One thing that did puzzle me was that I had been led to believe at school and have been reminded many times since, that the Black Death, as it has been called since Victorian times, was caused by Bubonic Plague and spread by rats carrying fleas. This clearly did not fit with Defoe's account and he specifically rubbishes the notion that the 1666 Great Fire of London put pay to the disease. Bubonic plague does not fit well either with the experience at Eyam. So I did a little research and found an article in the New Scientist reviewing the idea in the light of a book by Scott and Duncan that challenges that common knowledge. New Scientist found that many "experts" continued in their intransigent belief and did not trouble to read the book (Biology of Plagues" I mean, not "A Journal of the Plague Year", although I suspect the lessons of them both are identical).
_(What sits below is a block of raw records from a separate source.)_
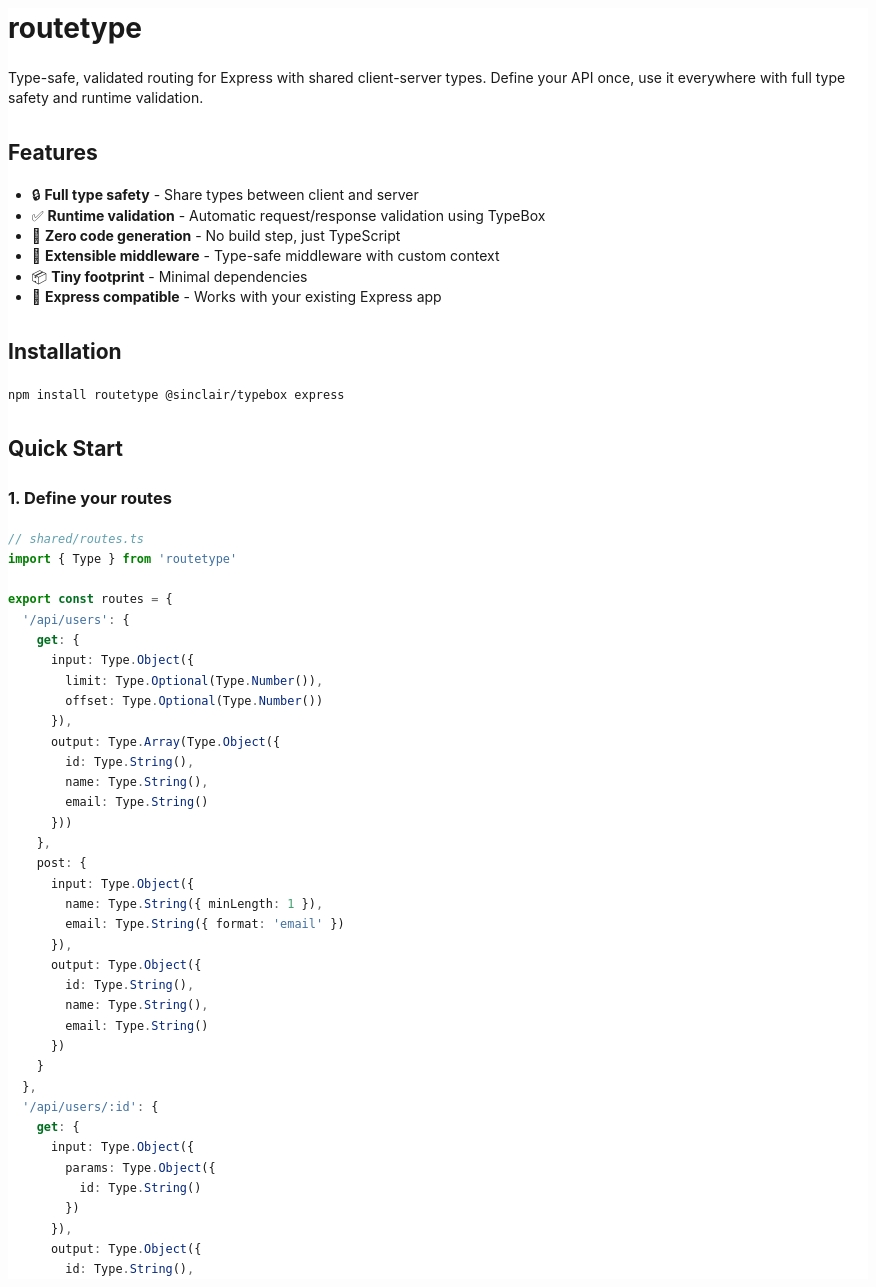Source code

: # routetype

Type-safe, validated routing for Express with shared client-server types. Define your API once, use it everywhere with full type safety and runtime validation.

## Features

- 🔒 **Full type safety** - Share types between client and server
- ✅ **Runtime validation** - Automatic request/response validation using TypeBox
- 🚀 **Zero code generation** - No build step, just TypeScript
- 🔌 **Extensible middleware** - Type-safe middleware with custom context
- 📦 **Tiny footprint** - Minimal dependencies
- 🎯 **Express compatible** - Works with your existing Express app

## Installation

```bash
npm install routetype @sinclair/typebox express
```

## Quick Start

### 1. Define your routes

```typescript
// shared/routes.ts
import { Type } from 'routetype'

export const routes = {
  '/api/users': {
    get: {
      input: Type.Object({
        limit: Type.Optional(Type.Number()),
        offset: Type.Optional(Type.Number())
      }),
      output: Type.Array(Type.Object({
        id: Type.String(),
        name: Type.String(),
        email: Type.String()
      }))
    },
    post: {
      input: Type.Object({
        name: Type.String({ minLength: 1 }),
        email: Type.String({ format: 'email' })
      }),
      output: Type.Object({
        id: Type.String(),
        name: Type.String(),
        email: Type.String()
      })
    }
  },
  '/api/users/:id': {
    get: {
      input: Type.Object({
        params: Type.Object({
          id: Type.String()
        })
      }),
      output: Type.Object({
        id: Type.String(),
```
This was back in 2001. I suspect the un-critical acceptance of the Bubonic plague theory continues apace with a common reliance on Wikipedia which remains assertive on the bubonic plague theory (don't get me wrong I'm an advocate and subscriber to Wikipedia).

It would seem to me that anyone reading Defoe's book would be hard pressed to believe other than that the black death was spread by human contagion and that it was in fact viral. The lessons were there for all of us to learn, might be too late now but a worthwhile read never the less.